**Supplied passage:**
<<<<

Optimise for Google. A bit.

As editor of MedLatest, everyone’s favourite medtech news vehicle, I receive dozens of identikit press releases for consideration. And even today, as much as I (don’t) understand the black art of PR, they leave me scratching my head. Almost always.

If there’s a definition of “boiler plate” the medtech press release has to be it. And that’s fair enough. The formula is easy to write, easy to read, easy to understand and easy enough to pick the bones out of. Job done.

But as someone who’s always challenged the “today” with the question of “will we still be doing it this way in ten years time?” I do wonder about the press release. Will companies continue to pay for PR puff that’s dull, biased and dare I say often badly written? I suppose they will for as long as said PR professional is able to demonstrate how many vehicles have picked up the story.

So is that it? Sorrowful recognition that boiler-plating about this show, that study, this launch, that clinical paper, is enough to keep the industry turning?

I could list all my PR contacts and I’ll be honest in saying I like them all. They’ve got a job to do and I respect that, especially the way they skilfully persuade (manipulate!) me into covering their story. Makes our job a little easier too… when the “news” comes to us.

The MedLatest Difference

Except we’re not regurgitators of press release puff. We like to put a bit more of a shift in than that. First we decide whether the story fits our content parameters… ie, Is it news? Is it interesting? Is it medical technology-related? Then we take out the hyperbole, the hanging comparatives, the repetition and so on. Add an editorial twist if you like.

If there’s an image we usually need to fanny about with that too. 5Mb does not a fast-loading page make.

And finally, when that all looks dandy, we check the SEO score – the thing that actually really matters – to see whether Google is likely to consider that the tale has enough relevance to gain a bit of “authority status”. Will it get it listing somewhere near its closest Wikipedia counterpart. This is where it gets tricky, because Google is a very picky customer. And medically-orientated copy is about as far off the mark as it can get, at least before we start the process. Google likes short words and short sentences. It doesn’t like passive voice, the very essence of medical speak. And it likes “transition words” and short titles, and metadescriptions of 160 characters. It likes internal links. It likes external links. It likes keywords to be of appropriate density and used in first paragraph and at least one subtitle. It likes embedded pictures with alt text. And don’t mention the title… “Company X has announced the commencement of enrollment in its pivotal study that it expects will lead to FDA approval and market launch, all supported by new $50trillion funding round”… is a bit too long. Like 20 words too long.

You get the picture? So when a PR piece lands in the inbox and our analysis says >50% of its sentences are over 20 words, >50% of sentences use passive voice (should be 10% max) and only 10% of sentences use transition words (should be much much more), you get the picture. Oh, and the Flesch reading ease score is 18%… when it also needs to be much much more.

I honestly don’t know what to do with all this sometimes. How can we stop using long words? And when medics use passive voice all the darned time, what’s the sense in speaking to them in a different language?

And at the end of the day it’s not like we can easily compare results from our posts that have rubbish scores with those that have good ones.

So we plug away… up to a point. After all that’s what sets us apart. If you’re a PR exec, don’t even think about optimising for Google… that’s our job.

And by the way… no, I haven’t crunched the numbers on this piece.

>>>>

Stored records
<<<<

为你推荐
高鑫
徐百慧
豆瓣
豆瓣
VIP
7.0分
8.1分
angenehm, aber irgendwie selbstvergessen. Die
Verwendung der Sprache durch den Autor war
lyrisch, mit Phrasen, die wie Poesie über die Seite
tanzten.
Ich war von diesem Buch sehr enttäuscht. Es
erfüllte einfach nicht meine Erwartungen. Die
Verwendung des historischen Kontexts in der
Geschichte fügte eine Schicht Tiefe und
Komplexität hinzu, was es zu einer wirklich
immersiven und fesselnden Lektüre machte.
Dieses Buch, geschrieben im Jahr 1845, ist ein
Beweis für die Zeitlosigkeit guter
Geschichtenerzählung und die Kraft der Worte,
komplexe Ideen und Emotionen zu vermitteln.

>>>>
<<<<

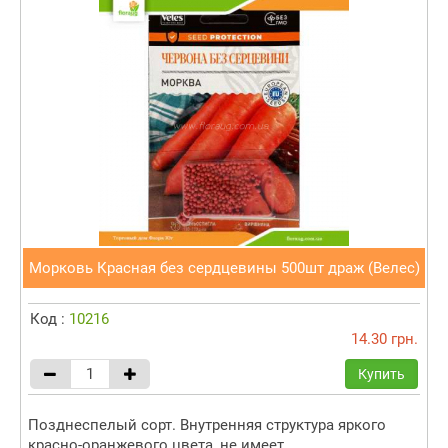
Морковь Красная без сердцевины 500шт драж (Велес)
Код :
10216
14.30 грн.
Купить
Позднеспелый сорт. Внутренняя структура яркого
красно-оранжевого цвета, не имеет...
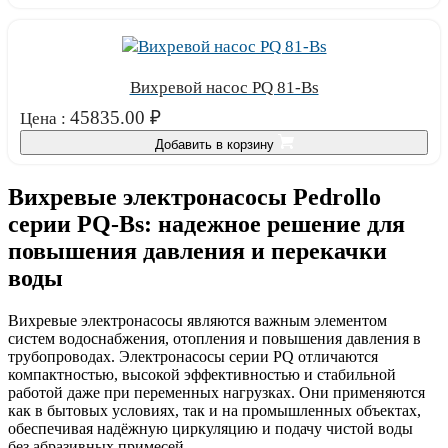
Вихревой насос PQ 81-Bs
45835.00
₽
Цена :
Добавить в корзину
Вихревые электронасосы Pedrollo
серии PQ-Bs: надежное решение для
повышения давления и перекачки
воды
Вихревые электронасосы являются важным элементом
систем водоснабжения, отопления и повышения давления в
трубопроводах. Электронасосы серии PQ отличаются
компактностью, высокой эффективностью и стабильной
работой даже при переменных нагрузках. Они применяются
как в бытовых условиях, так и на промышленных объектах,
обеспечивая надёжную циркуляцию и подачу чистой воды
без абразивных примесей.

>>>>
<<<<

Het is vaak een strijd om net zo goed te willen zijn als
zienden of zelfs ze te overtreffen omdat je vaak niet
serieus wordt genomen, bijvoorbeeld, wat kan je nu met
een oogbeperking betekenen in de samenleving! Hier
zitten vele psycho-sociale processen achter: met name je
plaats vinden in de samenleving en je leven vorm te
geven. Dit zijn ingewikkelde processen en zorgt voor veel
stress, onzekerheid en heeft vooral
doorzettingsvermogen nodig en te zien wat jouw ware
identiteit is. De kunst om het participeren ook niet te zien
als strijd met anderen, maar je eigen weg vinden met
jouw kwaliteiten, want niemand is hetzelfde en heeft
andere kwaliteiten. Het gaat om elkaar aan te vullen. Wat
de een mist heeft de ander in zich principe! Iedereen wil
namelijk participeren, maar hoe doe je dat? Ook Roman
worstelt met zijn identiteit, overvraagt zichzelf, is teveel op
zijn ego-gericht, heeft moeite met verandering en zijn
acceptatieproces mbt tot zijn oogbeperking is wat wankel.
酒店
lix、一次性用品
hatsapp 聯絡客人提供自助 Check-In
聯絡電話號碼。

>>>>

**Exercise instructions:**
**1.** In the MedLatest article, what is the maximum share of sentences that should use passive voice?
**2.** Duplicate the MedLatest article's wording between "So is that it?" and "the industry turning?", inclusive.
These lines have no connection to the MedLatest article.

**Responses per task:**
**1.** 10%

**2.**
So is that it? Sorrowful recognition that boiler-plating about this show, that study, this launch, that clinical paper, is enough to keep the industry turning?